Со временем он коротко познакомился с некоторыми из поклонников новых форм искусства, был принят в одну из общин, заменивших в позднем Кейнанё семью.
Четырнадцать рогатых гаа-йоттнов выполняли его поручения и перевозили грузы; десять живых рабов с неповрежденными телами убирали его жилище, защищали от грабителей, садистов и религиозных фанатиков в местах публичных сборищ.
Многие механические приспособления все еще оставались для него загадкой, однако Гилл-Фаа-Йнн с самого начала позаботился объяснить, как действуют основные.
Роскошная обстановка квартиры была приведена в порядок к приезду Замаконы.
Горничные-рабыни украшали сводчатые комнаты шелковыми гобеленами, портьерами; расставляли массивную мебель. Инкрустированные любопытными орнаментами столы и плиты пола; мягкие диваны с пуфами и бесконечные ряды эбонитовых ячеек вдоль стен, содержащих металлические цилиндры с рукописями,- все было приготовлено для развлечений и удобств гостя. На письменных столах лежали стопки пергамента – как и чернила в чернильницах, преимущественно зеленого оттенка – а также наборы разнообразных кистей для красок и другие принадлежности. Механические самописцы опирались на узорчатые золотые треножники: по одному такому прибору находилось в каждой комнате. Яркий голубой свет излучали стеклянные полушария над головой. Окон не было, хотя в нижних этажах зданий, затененных гигантскими башнями, они и не были нужны. В нескольких комнатах стояли глубокие ванны, а кухня представляла собой лабиринт хитроумных механических приспособлений.

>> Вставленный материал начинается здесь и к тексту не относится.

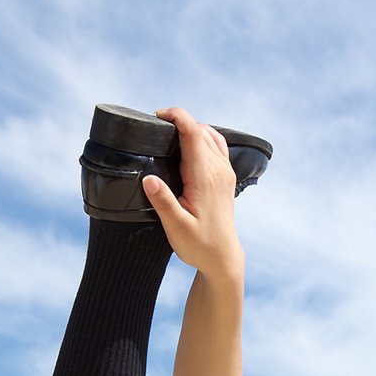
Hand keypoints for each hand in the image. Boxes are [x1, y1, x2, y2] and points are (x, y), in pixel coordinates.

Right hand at [143, 107, 243, 280]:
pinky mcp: (226, 177)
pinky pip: (216, 145)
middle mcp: (218, 169)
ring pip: (208, 135)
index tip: (157, 116)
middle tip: (155, 130)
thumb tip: (148, 178)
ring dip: (190, 128)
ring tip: (169, 135)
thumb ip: (163, 202)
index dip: (176, 116)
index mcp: (204, 176)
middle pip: (199, 129)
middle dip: (177, 122)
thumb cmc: (200, 246)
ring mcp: (225, 172)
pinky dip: (202, 137)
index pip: (193, 132)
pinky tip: (189, 144)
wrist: (223, 259)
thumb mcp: (176, 227)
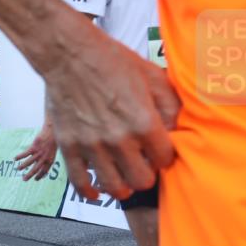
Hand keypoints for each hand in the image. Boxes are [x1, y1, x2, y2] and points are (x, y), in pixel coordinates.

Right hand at [15, 121, 56, 180]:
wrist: (52, 132)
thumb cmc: (53, 142)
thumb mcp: (52, 153)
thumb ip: (47, 159)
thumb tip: (43, 166)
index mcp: (50, 160)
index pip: (44, 171)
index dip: (40, 176)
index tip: (35, 179)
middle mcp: (44, 158)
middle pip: (35, 169)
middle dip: (29, 175)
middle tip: (24, 179)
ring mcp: (39, 153)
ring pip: (29, 162)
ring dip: (23, 166)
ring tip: (18, 169)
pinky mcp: (34, 147)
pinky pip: (25, 154)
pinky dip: (19, 157)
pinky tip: (15, 159)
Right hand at [43, 31, 178, 199]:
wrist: (69, 54)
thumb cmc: (111, 61)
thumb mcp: (153, 77)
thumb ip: (171, 107)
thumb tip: (177, 131)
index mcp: (143, 121)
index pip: (165, 160)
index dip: (164, 156)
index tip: (158, 150)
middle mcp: (118, 138)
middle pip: (142, 180)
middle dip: (146, 174)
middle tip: (142, 165)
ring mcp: (91, 144)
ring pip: (115, 187)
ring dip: (123, 186)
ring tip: (123, 179)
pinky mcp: (69, 145)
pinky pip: (79, 182)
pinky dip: (89, 191)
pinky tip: (95, 191)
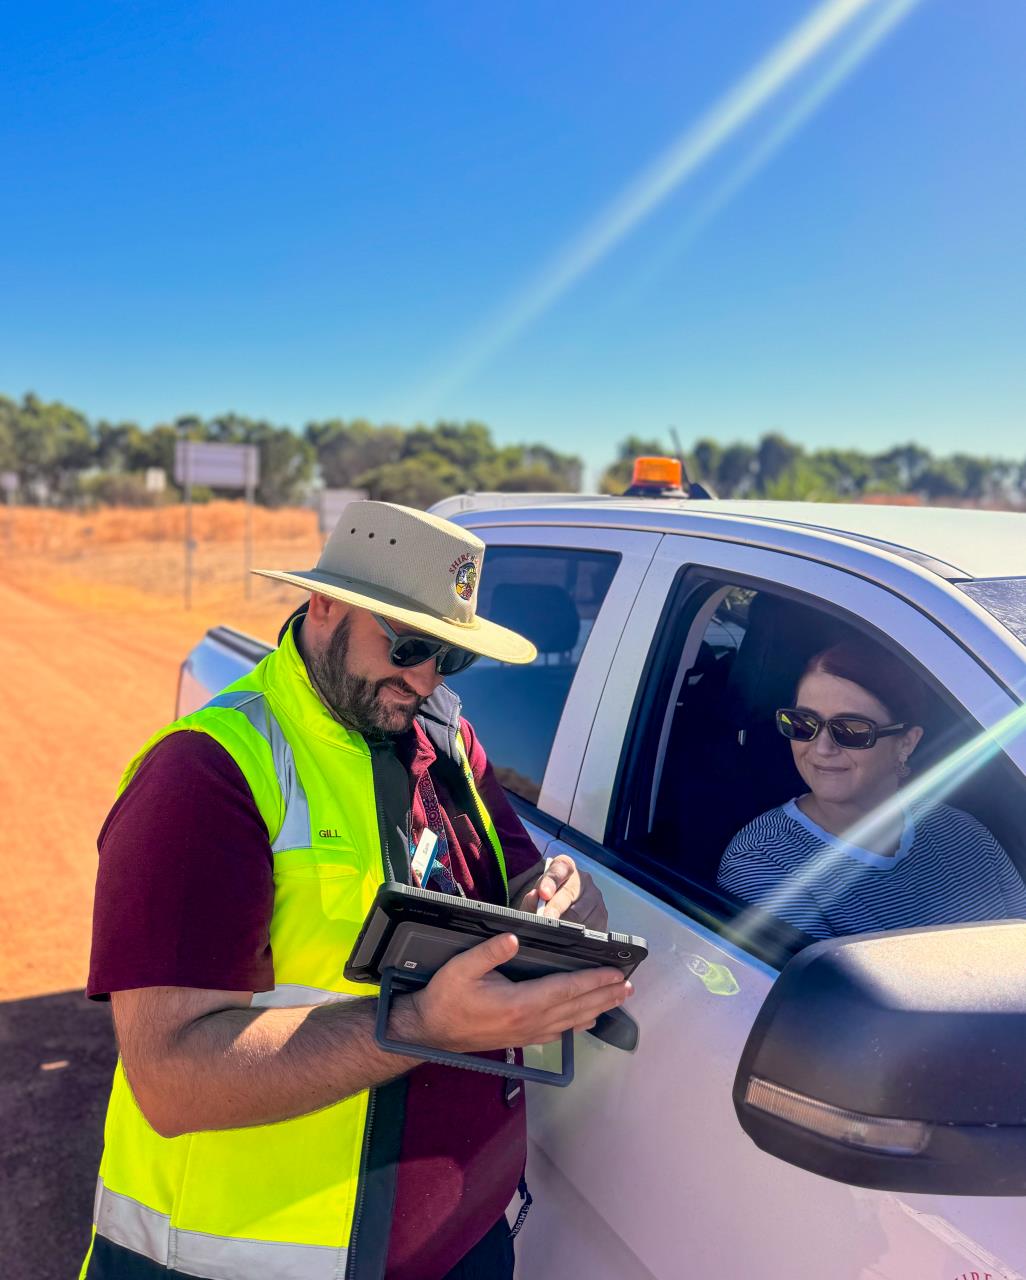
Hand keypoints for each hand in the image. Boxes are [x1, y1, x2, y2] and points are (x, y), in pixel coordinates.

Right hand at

Необходимые припасы, как узнал Замакона, доставлялись по сети подземных сообщений, проложенной под городом и снабженной саморегулирующейся автоматикой. Первый этаж был отведен для единорогов и рабов. Когда Замакона закончил осматривать отведенные ему помещения, прибыли шесть благородных горожан и горожанок из его будущей общины. В их обязанность входило развлекать и обучать гостя; через несколько дней их должна была сменить следующая группа – и так далее, пока Замакона не познакомится со всеми пятьюдесятью членами общины.
VI
Таким образом Панфило де Замакона-и-Нуньес оказался на долгие четыре года погружен в жизнь зловещего мегаполиса, застывшего посреди озаряемого голубыми молниями подземного мира Кейнана. Очевидно, далеко не все увиденное и изученное им попало на страницы рукописи: католическое благочестие с неизбежностью овладевало им, стоило перу вывести первые слова на родном испанском. Многие из обычаев умирающей цивилизации были невообразимо отвратительны, и испанцу приходилось ограничивать свои нужды – в еде ли, в поступках; иногда даже в созерцании чужих излишеств. Свой смятенный дух он успокаивал возносимыми к Господу молитвами.